TASK OBJECTIVE -> Sort through the entries below and pull out lines containing the word "состояние".

SOURCE MATERIAL ->
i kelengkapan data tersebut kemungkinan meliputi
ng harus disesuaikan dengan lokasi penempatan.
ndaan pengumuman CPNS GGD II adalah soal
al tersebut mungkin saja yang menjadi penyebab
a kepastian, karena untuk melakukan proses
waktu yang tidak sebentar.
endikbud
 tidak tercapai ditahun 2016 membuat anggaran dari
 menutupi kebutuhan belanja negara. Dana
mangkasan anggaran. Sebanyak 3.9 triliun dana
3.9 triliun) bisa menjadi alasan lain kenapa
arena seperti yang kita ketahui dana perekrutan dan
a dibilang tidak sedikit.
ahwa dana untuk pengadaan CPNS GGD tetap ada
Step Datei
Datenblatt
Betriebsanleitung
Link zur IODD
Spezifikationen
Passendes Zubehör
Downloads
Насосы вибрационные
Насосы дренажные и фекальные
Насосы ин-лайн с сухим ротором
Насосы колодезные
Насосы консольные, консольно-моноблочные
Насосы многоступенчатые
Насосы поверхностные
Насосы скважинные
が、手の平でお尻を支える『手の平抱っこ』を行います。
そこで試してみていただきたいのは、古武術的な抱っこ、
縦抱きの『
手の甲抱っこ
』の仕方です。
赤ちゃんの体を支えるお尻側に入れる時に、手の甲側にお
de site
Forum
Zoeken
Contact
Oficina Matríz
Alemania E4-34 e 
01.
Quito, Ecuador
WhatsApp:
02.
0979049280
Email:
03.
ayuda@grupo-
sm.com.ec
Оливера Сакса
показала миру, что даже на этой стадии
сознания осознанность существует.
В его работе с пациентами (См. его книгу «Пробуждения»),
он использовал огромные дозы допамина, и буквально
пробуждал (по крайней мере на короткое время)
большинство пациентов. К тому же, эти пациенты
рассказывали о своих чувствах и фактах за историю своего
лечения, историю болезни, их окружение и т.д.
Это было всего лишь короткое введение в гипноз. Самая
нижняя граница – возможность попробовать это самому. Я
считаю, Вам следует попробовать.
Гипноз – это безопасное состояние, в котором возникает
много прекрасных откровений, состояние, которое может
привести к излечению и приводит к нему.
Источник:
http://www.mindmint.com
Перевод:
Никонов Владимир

RESPONSE AREA ->
Гипноз – это безопасное состояние, в котором возникает
много прекрасных откровений, состояние, которое может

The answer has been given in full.